Dr Usha Ramanathan, a legal scholar, criticised the government for making Aadhaar mandatory for schemes covering infants and small children. “Already, Delhi has recorded instances where financial benefits and vaccinations were denied to infants under these schemes,” said Ramanathan. “By pushing Aadhaar on to infants, the government seems to be focused only on completing its database.”

Ramanathan added that the government was experimenting on infants and children with untested technology.

Untested technology
In a recent interview to­ Business Standard, ABP Pandey, director general of UIDAI, said that research was underway on whether the print of infants’ heel was more fully developed, and hence, more suited for capturing as biometric data during Aadhar enrolment.

During the Rajya Sabha debate on the Aadhaar Bill in March, finance minister Arun Jaitley too had spoken of this. “The fingerprints of a two-year-old will evolve and change,” he said. “Twenty years later, on his Aadhaar biometric details, those fingerprints would not be valid. Now, some of the experts who came, said, fingerprints would evolve and change, but there is one new information, as a part of biometric information, which doesn't with age. It is the printout of the heel…”

Said Ramnathan: “They themselves admit that they are experimenting with biometrics. What gives government the authority to experiment on anyone? The only group that will benefit in this process is technology manufacturers.”
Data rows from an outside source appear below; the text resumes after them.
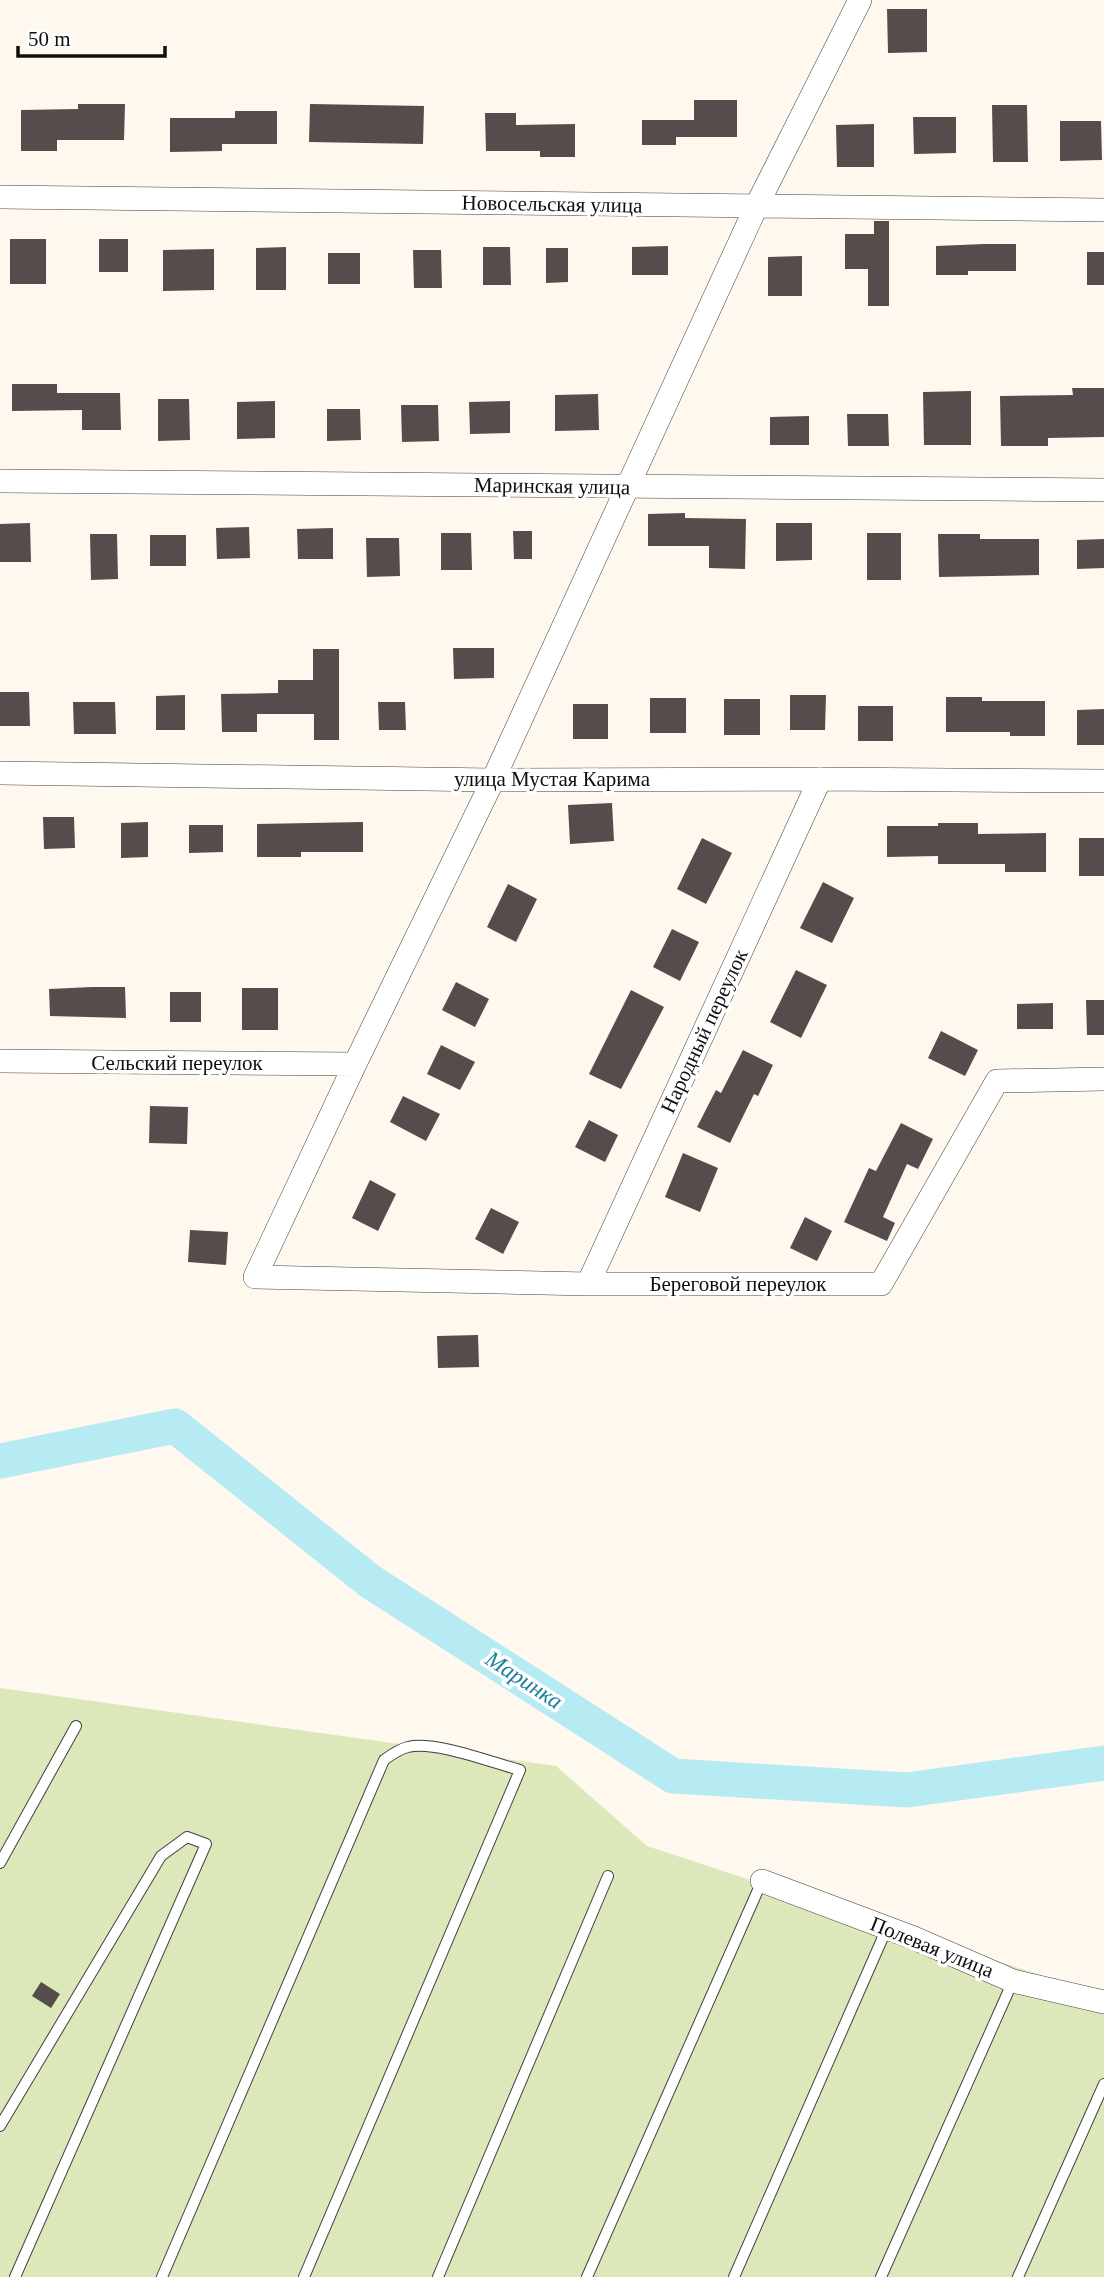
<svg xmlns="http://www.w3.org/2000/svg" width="1104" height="2277" viewBox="0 0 1104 2277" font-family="Georgia,serif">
<rect width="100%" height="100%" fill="#fef8ef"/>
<path fill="#dce8ba" d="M0,1688L556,1766L647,1846L1104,1996V2277H0Z"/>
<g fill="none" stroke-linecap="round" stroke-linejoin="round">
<path stroke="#b6ebf4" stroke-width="35" d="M0,1461L175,1426L371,1582L673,1776L907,1790L1104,1763"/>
</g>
<path fill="#564c4b" d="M887,9H927V52L888,53Z
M694,100H737V137H676V145H642V120H694Z
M78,104H125L124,140H57V151H21V110L78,109Z
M310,104L424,106L423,144L309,142Z
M992,105H1027L1028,162H993Z
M235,111H277V144H222V151L170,152V118H235Z
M485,113H516V125L575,124V157H540V151H486Z
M913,117H956V153L914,154Z
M1060,121H1101L1102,160L1060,161Z
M874,124V167H837L836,125Z
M874,221H889V306H868V269H845V234H874Z
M10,239H46V284H10Z
M99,239H128V272H99Z
M984,244H1016V271H968V275H936V246Z
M668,246V275H632V247Z
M286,247V290H256V248Z
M483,247H510L511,285H483Z
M546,248H568V282L546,283Z
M214,249V290L163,291V250Z
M413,250H441L442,288H414Z
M1087,252H1104V285H1087Z
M328,253H360V284H328Z
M802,256V296H768V257Z
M12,384H57V393H120L121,430H82V410L12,411Z
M1072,388H1104V437L1048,438V446H1001L1000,396L1073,395Z
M971,391V445H924L923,392Z
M598,394L599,430L555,431V395Z
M158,399H189L190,440L158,441Z
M275,401V438L237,439V402Z
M510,401V433L470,434L469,402Z
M401,405H438L439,441L402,442Z
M327,409H360L361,440L327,441Z
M847,414H888L889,446H848Z
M809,416V445H770V417Z
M685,513V518L746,519L745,569L709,568V546H648V514Z
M30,523L31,562H0V524Z
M776,523H812V560L776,561Z
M249,527L250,558L217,559L216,528Z
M333,528V559H298L297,529Z
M513,531H532V559H514Z
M441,533H471L472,570H441Z
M867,533H901V580H867Z
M90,534H117L118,579L91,580Z
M938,534H980V539H1039V575L939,577Z
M150,535H186V566H150Z
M366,538H399L400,576L367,577Z
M1104,539V568L1077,569V540Z
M453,648H494V678L454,679Z
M313,649H339V740H314V714H257V732H222L221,694L278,693V680H313Z
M0,692H29L30,726H0Z
M185,695V730H156V696Z
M790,695H826L825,730H790Z
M946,697H982V701H1045V736H1010V732H946Z
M650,698H686V733H650Z
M724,699H760V735H724Z
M73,702H115L116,734H74Z
M378,702H405L406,730H379Z
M573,704H608V739H573Z
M858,706H893V741H858Z
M1104,709V745H1077V710Z
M612,803L614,841L570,844L568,805Z
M43,817H74L75,848L44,849Z
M148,822V857L121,858V823Z
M363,822V852H301V857H257V824Z
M938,823H978V834L1046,833V872H1005V864H938V856L887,857V826H938Z
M189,825H223V852L189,853Z
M702,838L732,853L706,904L677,889Z
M1079,838H1104V876H1079Z
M823,882L854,898L832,943L800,928Z
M508,884L537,899L516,942L487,927Z
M672,929L699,942L680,981L653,967Z
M796,970L827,985L801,1038L770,1022Z
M456,982L489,999L475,1027L442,1010Z
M92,987H125L126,1018L50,1016L49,989Z
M242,988H278V1030H242Z
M631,990L664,1007L621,1089L589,1074Z
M170,992H201V1022H170Z
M1086,1000H1104V1035H1087Z
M1053,1003V1029H1017V1004Z
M941,1031L978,1050L965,1076L928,1058Z
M441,1045L475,1062L460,1090L427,1074Z
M743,1050L773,1065L758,1096L754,1094L730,1143L697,1127L716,1090L721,1093Z
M403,1096L440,1114L426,1141L390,1122Z
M150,1106L188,1107L187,1144L149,1143Z
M589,1120L618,1135L605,1162L575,1147Z
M901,1123L933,1139L918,1169L907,1164L883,1217L895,1223L887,1241L844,1222L869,1168L876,1171Z
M683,1153L718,1168L700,1212L665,1197Z
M370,1180L396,1194L378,1231L352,1218Z
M491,1208L519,1222L503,1254L475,1239Z
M805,1217L832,1231L817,1261L790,1248Z
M190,1230L228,1232L226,1265L188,1262Z
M478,1335L479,1367L438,1368L437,1336Z
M41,1982L60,1994L51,2008L32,1996Z"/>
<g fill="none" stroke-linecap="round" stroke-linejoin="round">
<defs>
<path id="service" d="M0,1863L76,1726
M0,2126L161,1856L187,1837L206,1844L15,2277
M162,2277L384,1760C391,1755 399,1749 408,1747C434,1740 493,1763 520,1770L304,2277
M438,2277L608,1876
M587,2277L762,1881
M734,2277L887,1928
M881,2277L1013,1981
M1018,2277L1104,2084"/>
<path id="minor" d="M860,0L756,207L493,780L355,1064L255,1277L588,1284H881L997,1081L1104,1079
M0,197L1104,210
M0,481L1104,490
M0,773L493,780L820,779L1104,781
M0,1061L355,1064
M588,1284L820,779
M762,1881L914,1938L1013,1981L1104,2002"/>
</defs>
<use href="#service" stroke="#414141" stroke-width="12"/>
<use href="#minor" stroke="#414141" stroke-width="24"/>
<use href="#service" stroke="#fff" stroke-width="10"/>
<use href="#minor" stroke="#fff" stroke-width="23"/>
</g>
<g text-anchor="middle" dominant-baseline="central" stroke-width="7" stroke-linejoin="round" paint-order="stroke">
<g font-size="21" fill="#0e0e0e" stroke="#fff">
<text transform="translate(552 204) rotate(1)">Новосельская улица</text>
<text transform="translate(552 486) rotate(1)">Маринская улица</text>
<text x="552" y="779">улица Мустая Карима</text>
<text transform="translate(704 1031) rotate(-65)">Народный переулок</text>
<text x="177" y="1063">Сельский переулок</text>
<text x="738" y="1284">Береговой переулок</text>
<text transform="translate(932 1947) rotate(22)">Полевая улица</text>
</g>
<g font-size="23" font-style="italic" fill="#1b809b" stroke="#fff">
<text transform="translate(524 1680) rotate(33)">Маринка</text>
</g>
</g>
<path d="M18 46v10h147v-10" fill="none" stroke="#0e0e0e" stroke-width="3.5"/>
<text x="28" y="46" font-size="21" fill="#0e0e0e" stroke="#ffffff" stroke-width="5" paint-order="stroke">50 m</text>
</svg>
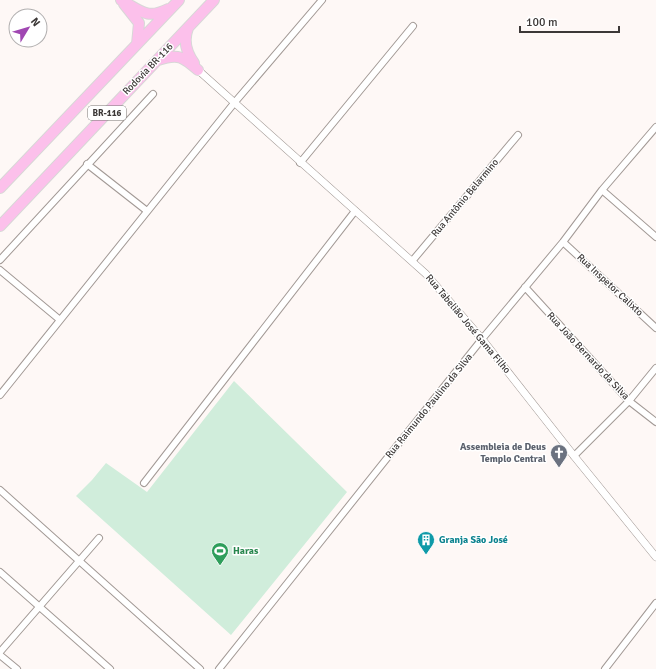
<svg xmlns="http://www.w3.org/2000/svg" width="656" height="669" viewBox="0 0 656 669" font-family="Signika,sans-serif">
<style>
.green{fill:#d0eddb}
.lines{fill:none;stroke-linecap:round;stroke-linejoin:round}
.minor-casing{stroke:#a29995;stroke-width:8}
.tertiary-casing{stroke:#a29995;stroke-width:8}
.trunk-casing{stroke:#d8d7d7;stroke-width:12}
.minor{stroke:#fff;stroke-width:6}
.tertiary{stroke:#fff;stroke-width:7}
.trunk{stroke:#fcc0eb;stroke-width:10}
.labels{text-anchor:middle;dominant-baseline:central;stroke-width:3;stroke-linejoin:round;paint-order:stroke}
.shield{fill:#fff;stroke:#767473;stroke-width:1}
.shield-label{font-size:9px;font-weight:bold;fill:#3c3837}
.street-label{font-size:10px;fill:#3c3837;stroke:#fff}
.worship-label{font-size:10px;font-weight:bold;fill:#5b616d;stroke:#fff;text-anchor:end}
.culture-label{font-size:10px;font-weight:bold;fill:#0d838f;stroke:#fff;text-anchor:start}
.leisure-label{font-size:10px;font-weight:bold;fill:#27864d;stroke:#fff;text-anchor:start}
</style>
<rect width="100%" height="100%" fill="#fef8f6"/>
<path class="green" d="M234,381L347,492L231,635L76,496L92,480L106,463L147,492Z"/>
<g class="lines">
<defs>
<path id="minor" d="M300,163L413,26
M87,164L147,211
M602,190L656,237
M563,242L656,328
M0,260L153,94
M413,260L518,135
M0,270L60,320
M525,287L629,401L656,422
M0,395L235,102L322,0
M574,456L629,401L656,368
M144,483L355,211
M0,490L200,669
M0,572L110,669
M0,652L99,538
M0,655L17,669
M219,669L482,339L563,242L602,190L656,127
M605,669L656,603"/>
<path id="tertiary" d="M198,70L426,274L482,339L574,456L656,557"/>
<path id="trunk" d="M121,0C140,10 146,20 168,9
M124,4L139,23L137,44
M188,28C183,41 186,52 194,63
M158,60C179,53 183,57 198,70
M0,188L179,0
M0,226L214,0"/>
</defs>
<use href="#minor" class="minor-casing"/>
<use href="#tertiary" class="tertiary-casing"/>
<use href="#trunk" class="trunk-casing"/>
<use href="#minor" class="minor"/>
<use href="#tertiary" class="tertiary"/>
<use href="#trunk" class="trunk"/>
</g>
<defs>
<symbol id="church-pin" viewBox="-11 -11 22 30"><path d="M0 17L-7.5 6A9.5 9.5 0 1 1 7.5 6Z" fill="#6b7280" stroke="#fff"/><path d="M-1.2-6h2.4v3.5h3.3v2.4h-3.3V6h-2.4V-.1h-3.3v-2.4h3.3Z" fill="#fff"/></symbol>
<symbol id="building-pin" viewBox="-11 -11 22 30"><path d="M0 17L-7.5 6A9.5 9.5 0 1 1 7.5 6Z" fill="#0f9aa8" stroke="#fff"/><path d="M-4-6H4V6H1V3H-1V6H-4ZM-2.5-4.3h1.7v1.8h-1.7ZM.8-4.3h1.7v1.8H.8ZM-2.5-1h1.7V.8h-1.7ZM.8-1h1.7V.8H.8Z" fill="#fff"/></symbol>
<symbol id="stadium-pin" viewBox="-11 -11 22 30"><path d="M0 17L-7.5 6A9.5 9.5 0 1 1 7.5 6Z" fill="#2e9e5b" stroke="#fff"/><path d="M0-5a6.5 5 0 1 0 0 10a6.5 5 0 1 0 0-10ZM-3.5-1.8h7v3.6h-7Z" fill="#fff"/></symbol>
</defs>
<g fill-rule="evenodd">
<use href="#church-pin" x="549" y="443" width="20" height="27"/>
<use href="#building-pin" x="416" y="530" width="20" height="27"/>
<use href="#stadium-pin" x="210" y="541" width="20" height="27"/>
</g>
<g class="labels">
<rect class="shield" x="88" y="106" width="38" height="14" rx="3"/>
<g class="shield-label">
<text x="107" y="113">BR-116</text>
</g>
<g class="street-label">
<text transform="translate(148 69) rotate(-46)">Rodovia BR-116</text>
<text transform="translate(465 198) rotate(-50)">Rua Antônio Belarmino</text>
<text transform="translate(610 285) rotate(43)">Rua Inspetor Calixto</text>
<text transform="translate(468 324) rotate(50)">Rua Tabelião José Gama Filho</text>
<text transform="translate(588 356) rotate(47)">Rua João Bernardo da Silva</text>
<text transform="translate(429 406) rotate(-51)">Rua Raimundo Paulino da Silva</text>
</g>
<g class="worship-label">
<text x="546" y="447">Assembleia de Deus<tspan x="546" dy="12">Templo Central</tspan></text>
</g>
<g class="culture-label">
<text x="439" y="540">Granja São José</text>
</g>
<g class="leisure-label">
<text x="233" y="551">Haras</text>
</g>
</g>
<g transform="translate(28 28) rotate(52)"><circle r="19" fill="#ffffff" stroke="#b1afaf"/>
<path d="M0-3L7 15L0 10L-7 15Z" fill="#a047b2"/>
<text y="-6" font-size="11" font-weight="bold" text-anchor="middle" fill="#3c3837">N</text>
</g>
<path d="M520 26v6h99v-6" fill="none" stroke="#3c3837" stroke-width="2"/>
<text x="526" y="26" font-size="12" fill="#3c3837" stroke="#ffffff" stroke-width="3" paint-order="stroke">100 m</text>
</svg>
Arghya Sengupta, research director at the Vidhi Centre for Legal Policy, which assisted the government in drafting the Aadhaar law, passed as a money Bill in March, said that the concerns around children’s consent as well as exclusion could be addressed through regulation.

“The baseline principle has to be that enrolment cannot be without consent and in the case of children, consent will have to be through parents or guardians,” said Sengupta. “Whether someone will have the right to rescind consent on becoming an adult is something that will have to be seen. Such a provision can be made through regulation.”

He added: “I am hopeful that there will be a robust grievance mechanism. The law should be a tool for inclusion, not exclusion.”